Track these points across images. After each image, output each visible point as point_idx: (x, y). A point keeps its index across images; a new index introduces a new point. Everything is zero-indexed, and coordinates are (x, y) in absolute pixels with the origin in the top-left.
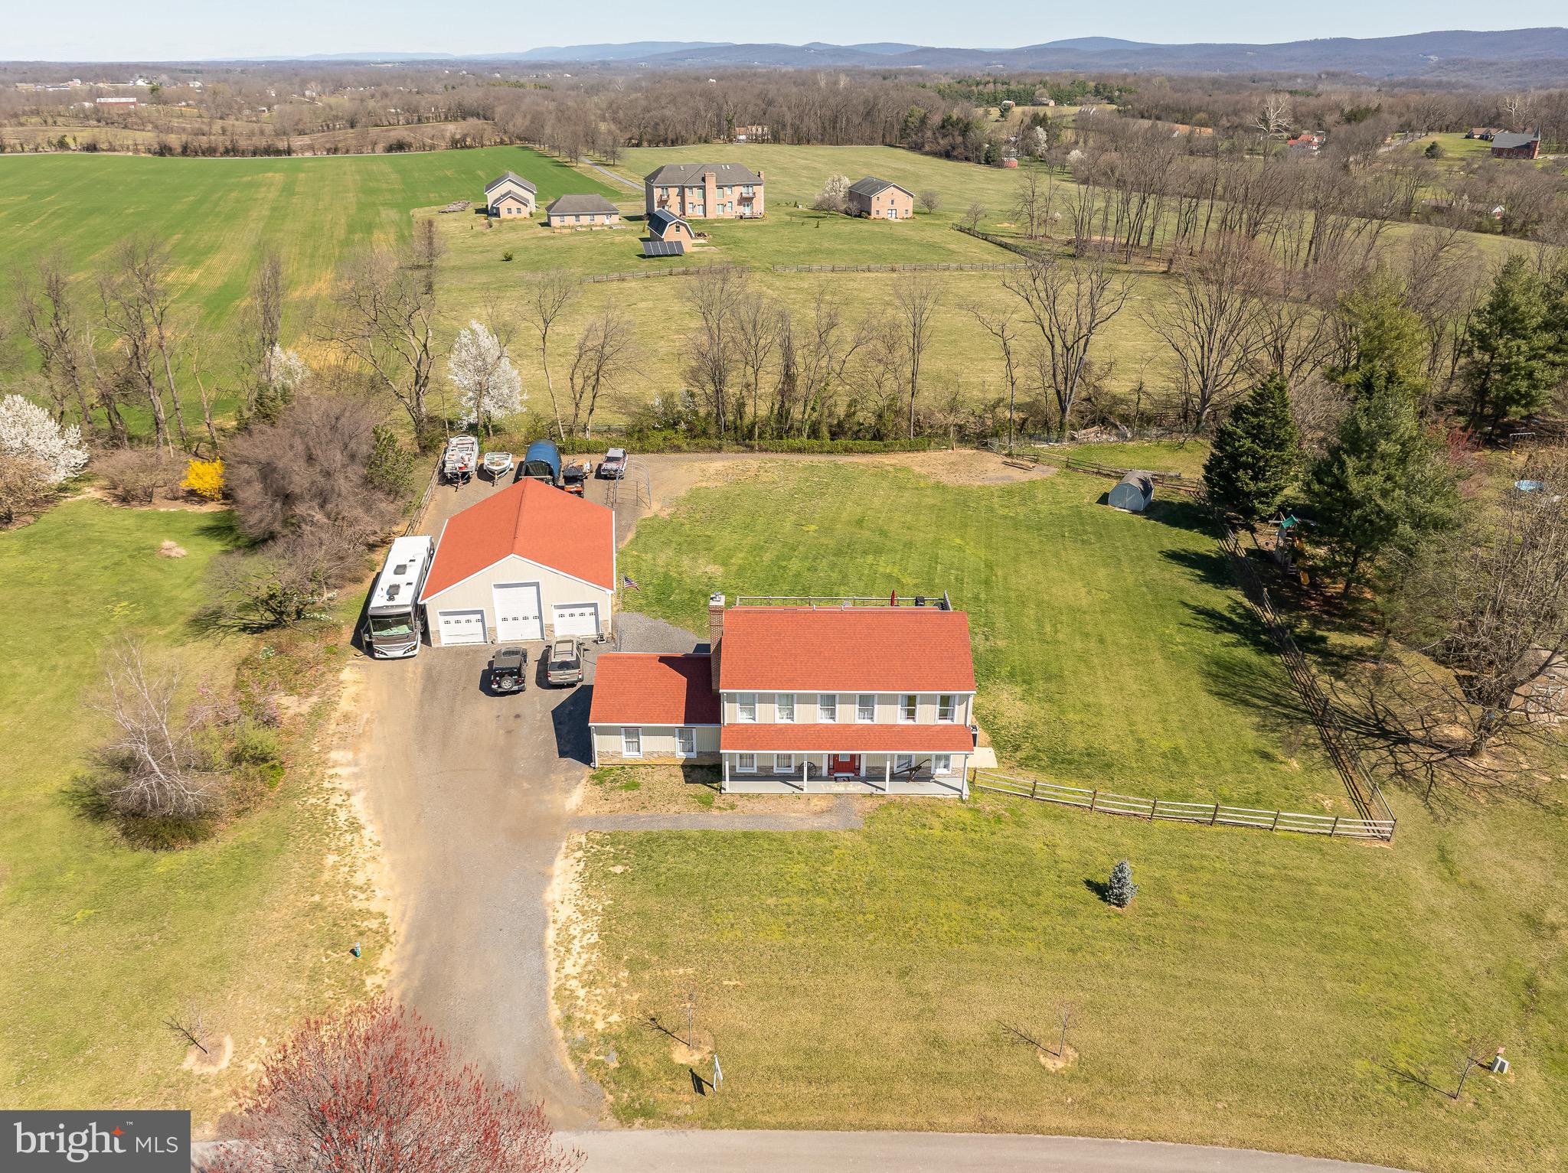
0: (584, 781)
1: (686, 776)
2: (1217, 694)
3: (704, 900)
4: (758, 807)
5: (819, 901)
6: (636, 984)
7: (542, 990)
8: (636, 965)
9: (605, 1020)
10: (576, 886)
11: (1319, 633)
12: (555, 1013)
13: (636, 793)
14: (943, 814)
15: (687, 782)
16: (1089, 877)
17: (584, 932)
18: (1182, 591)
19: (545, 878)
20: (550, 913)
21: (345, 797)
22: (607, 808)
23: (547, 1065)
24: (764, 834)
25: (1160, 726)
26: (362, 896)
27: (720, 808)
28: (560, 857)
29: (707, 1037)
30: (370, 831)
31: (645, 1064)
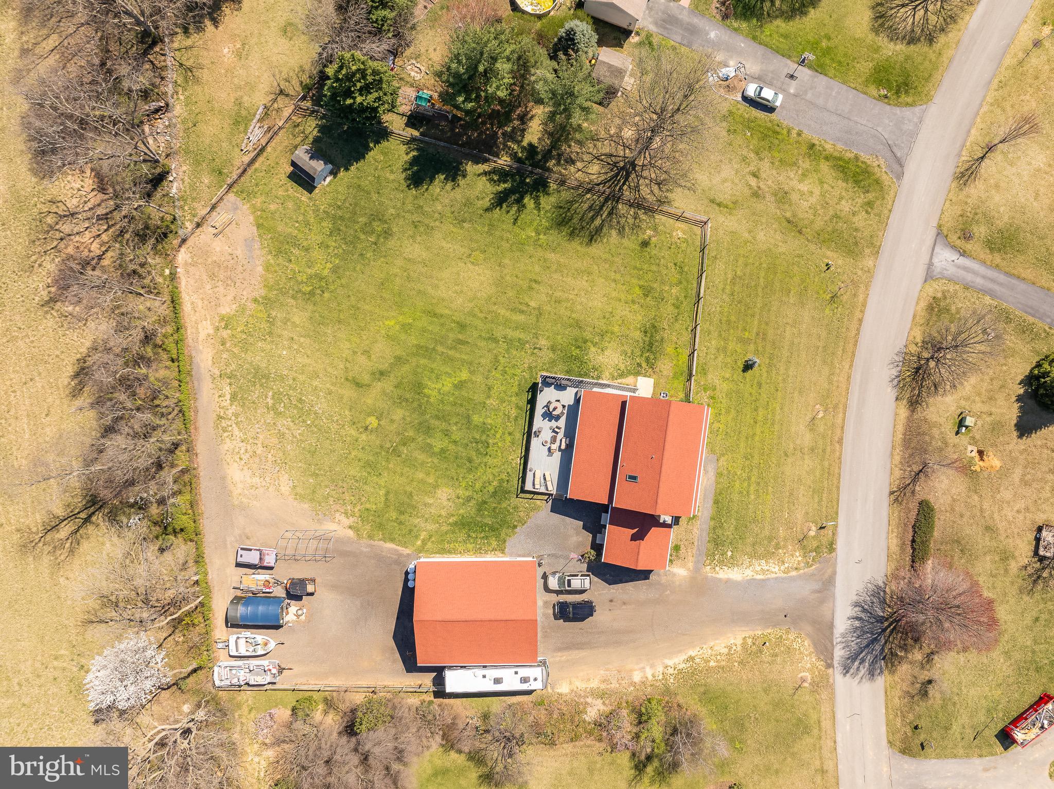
3: (750, 522)
5: (753, 479)
6: (785, 547)
7: (783, 579)
8: (777, 547)
9: (798, 557)
10: (736, 569)
12: (794, 573)
13: (682, 546)
17: (760, 565)
19: (728, 581)
20: (748, 578)
22: (691, 558)
23: (813, 575)
24: (716, 496)
26: (734, 648)
28: (717, 576)
29: (807, 524)
30: (692, 653)
31: (815, 544)
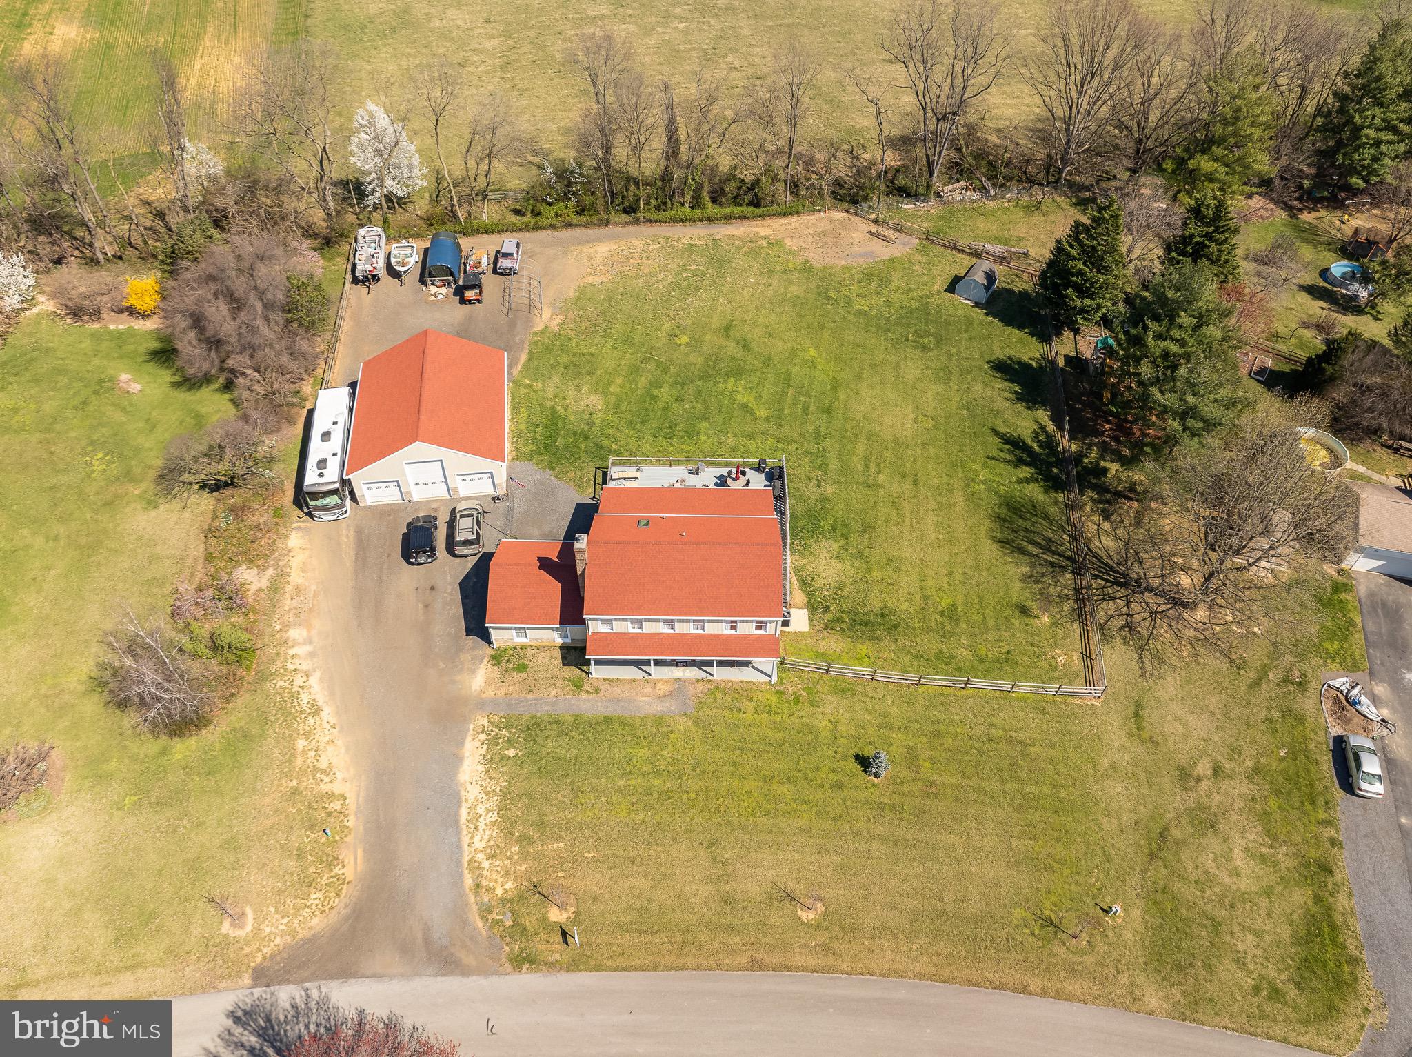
0: (485, 661)
1: (564, 658)
2: (1000, 541)
3: (573, 783)
4: (617, 691)
5: (657, 782)
6: (524, 856)
7: (459, 862)
8: (525, 841)
9: (503, 887)
10: (481, 768)
11: (1103, 464)
12: (469, 881)
13: (525, 675)
14: (755, 699)
15: (564, 665)
16: (857, 750)
17: (488, 811)
18: (997, 413)
19: (458, 759)
20: (463, 793)
21: (305, 678)
22: (503, 691)
23: (465, 923)
24: (619, 718)
25: (946, 580)
26: (327, 779)
27: (587, 692)
28: (469, 739)
29: (572, 900)
30: (327, 714)
31: (530, 922)
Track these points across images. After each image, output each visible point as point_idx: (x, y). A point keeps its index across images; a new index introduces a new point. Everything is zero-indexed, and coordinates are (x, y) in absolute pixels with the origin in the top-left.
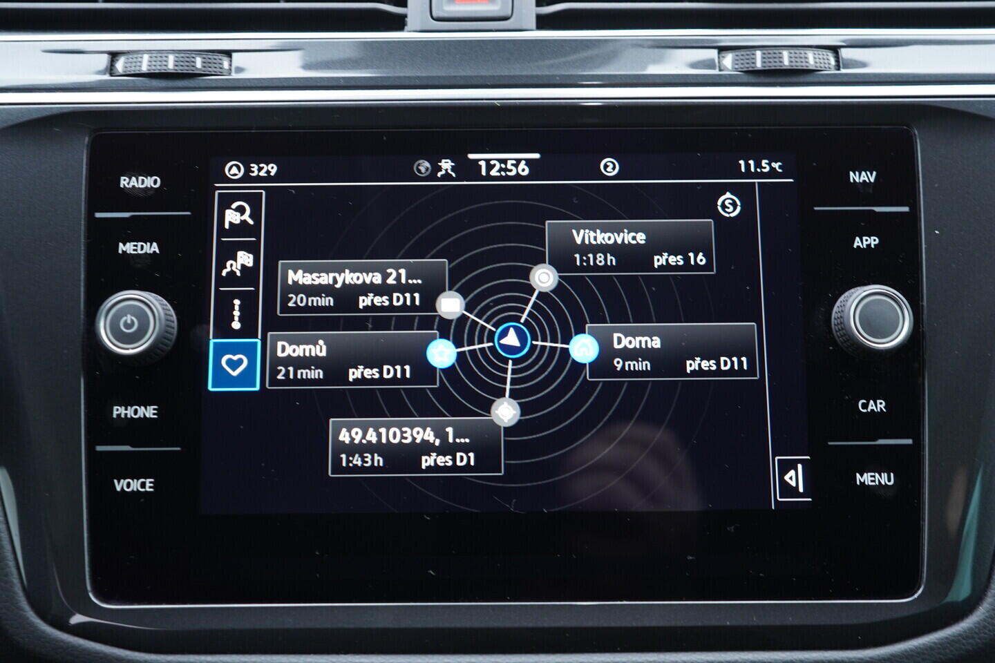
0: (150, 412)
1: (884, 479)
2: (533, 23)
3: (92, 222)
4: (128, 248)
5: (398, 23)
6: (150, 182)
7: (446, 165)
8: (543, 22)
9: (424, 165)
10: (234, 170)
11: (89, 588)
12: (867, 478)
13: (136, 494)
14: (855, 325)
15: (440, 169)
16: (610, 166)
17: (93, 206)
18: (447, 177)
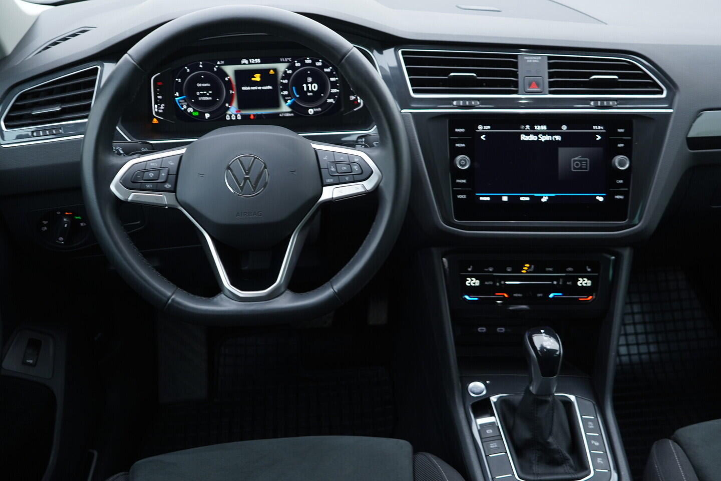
0: (464, 181)
1: (621, 197)
2: (547, 92)
3: (450, 139)
4: (458, 145)
5: (516, 92)
6: (462, 130)
7: (528, 127)
8: (551, 92)
9: (523, 127)
10: (480, 127)
11: (454, 217)
12: (617, 197)
13: (462, 198)
14: (617, 164)
15: (526, 128)
16: (564, 127)
17: (450, 135)
18: (528, 130)
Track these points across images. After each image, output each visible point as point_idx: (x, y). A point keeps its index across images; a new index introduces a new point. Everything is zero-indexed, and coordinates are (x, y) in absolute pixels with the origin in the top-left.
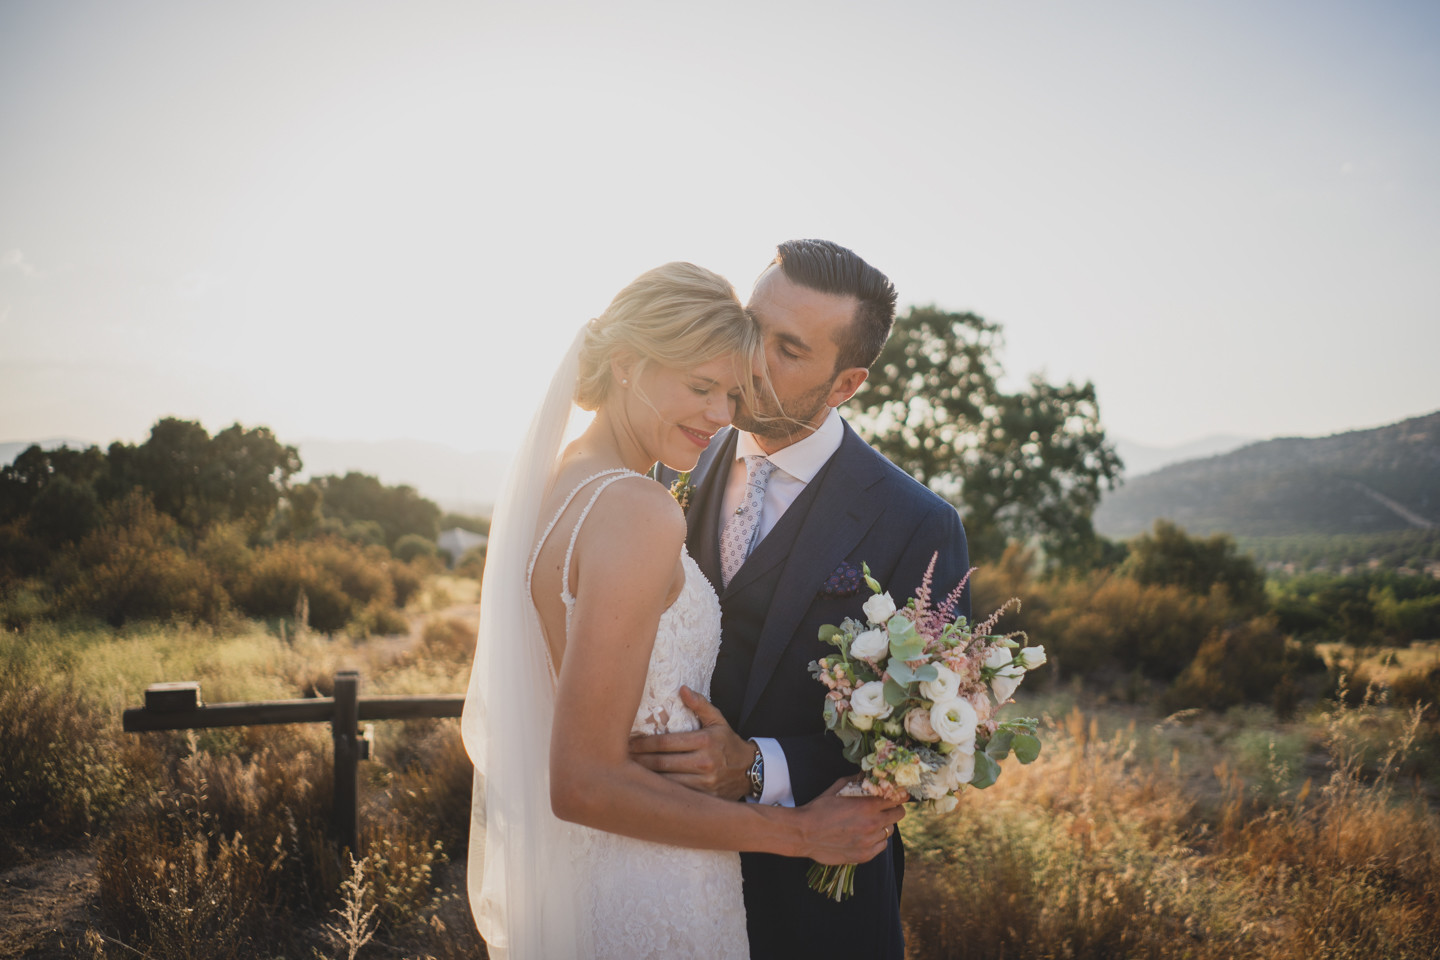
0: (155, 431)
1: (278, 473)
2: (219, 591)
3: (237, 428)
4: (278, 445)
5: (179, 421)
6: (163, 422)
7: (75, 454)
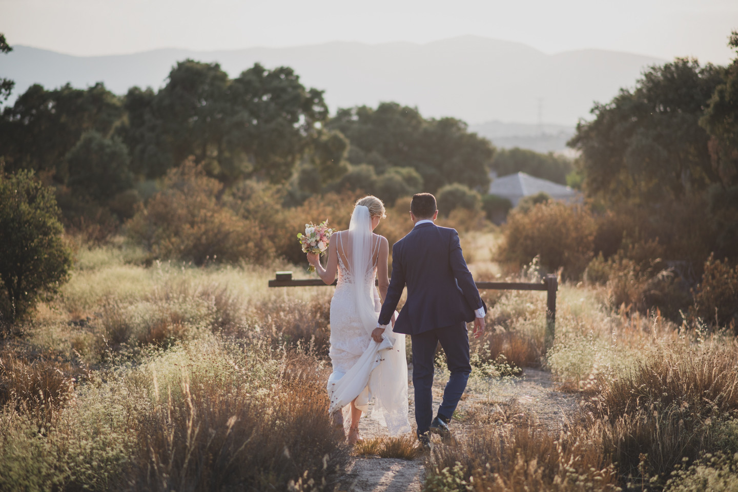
0: (173, 75)
1: (302, 119)
2: (267, 243)
3: (257, 70)
4: (301, 87)
5: (198, 63)
6: (180, 65)
7: (79, 93)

▸ **Your assignment**: Every line above should be output exactly, except for the pictures.

▸ **Result of the task**:
Track these points across images. After each image, output each visible point as point_idx: (x, y). A point keeps its index across images; a new index introduces a new point. Everything is zero-indexed, and coordinates are (x, y) in absolute pixels with the origin in the top-left.
0: (584, 781)
1: (686, 776)
2: (1217, 694)
3: (704, 900)
4: (758, 807)
5: (819, 901)
6: (636, 984)
7: (542, 990)
8: (636, 965)
9: (605, 1020)
10: (576, 886)
11: (1319, 633)
12: (555, 1013)
13: (636, 793)
14: (943, 814)
15: (687, 782)
16: (1089, 877)
17: (584, 932)
18: (1182, 591)
19: (545, 878)
20: (550, 913)
21: (345, 797)
22: (607, 808)
23: (547, 1065)
24: (764, 834)
25: (1160, 726)
26: (362, 896)
27: (720, 808)
28: (560, 857)
29: (707, 1037)
30: (370, 831)
31: (645, 1064)
3: (750, 522)
5: (753, 479)
6: (785, 547)
7: (783, 579)
8: (777, 547)
9: (798, 557)
10: (736, 569)
12: (794, 573)
13: (682, 546)
17: (760, 565)
19: (728, 581)
20: (748, 578)
22: (691, 558)
23: (813, 575)
24: (716, 496)
26: (734, 648)
28: (717, 576)
29: (807, 524)
30: (692, 653)
31: (815, 544)
0: (485, 661)
1: (564, 658)
2: (1000, 541)
3: (573, 783)
4: (617, 691)
5: (657, 782)
6: (524, 856)
7: (459, 862)
8: (525, 841)
9: (503, 887)
10: (481, 768)
11: (1103, 464)
12: (469, 881)
13: (525, 675)
14: (755, 699)
15: (564, 665)
16: (857, 750)
17: (488, 811)
18: (997, 413)
19: (458, 759)
20: (463, 793)
21: (305, 678)
22: (503, 691)
23: (465, 923)
24: (619, 718)
25: (946, 580)
26: (327, 779)
27: (587, 692)
28: (469, 739)
29: (572, 900)
30: (327, 714)
31: (530, 922)
Track these points across images. After each image, output each visible point as point_idx: (x, y). A point keeps its index across images; a new index introduces a new point. Everything is zero-indexed, and coordinates are (x, y) in absolute pixels with the origin in the top-left.
0: (150, 412)
1: (884, 479)
2: (533, 23)
3: (92, 222)
4: (128, 248)
5: (398, 23)
6: (150, 182)
7: (446, 165)
8: (543, 22)
9: (424, 165)
10: (234, 170)
11: (89, 588)
12: (867, 478)
13: (136, 494)
14: (855, 325)
15: (440, 169)
16: (610, 166)
17: (93, 206)
18: (447, 177)
0: (464, 181)
1: (621, 197)
2: (547, 92)
3: (450, 139)
4: (458, 145)
5: (516, 92)
6: (462, 130)
7: (528, 127)
8: (551, 92)
9: (523, 127)
10: (480, 127)
11: (454, 217)
12: (617, 197)
13: (462, 198)
14: (617, 164)
15: (526, 128)
16: (564, 127)
17: (450, 135)
18: (528, 130)
Track these points across images. After each image, output each visible point as point_idx: (x, y). A point keeps its index across images; a new index introduces a new point. Everything is zero-indexed, and coordinates are (x, y) in absolute pixels with the origin in the top-left.
0: (155, 431)
1: (278, 473)
2: (219, 591)
3: (237, 428)
4: (278, 445)
5: (179, 421)
6: (163, 422)
7: (75, 454)
0: (173, 75)
1: (302, 119)
2: (267, 243)
3: (257, 70)
4: (301, 87)
5: (198, 63)
6: (180, 65)
7: (79, 93)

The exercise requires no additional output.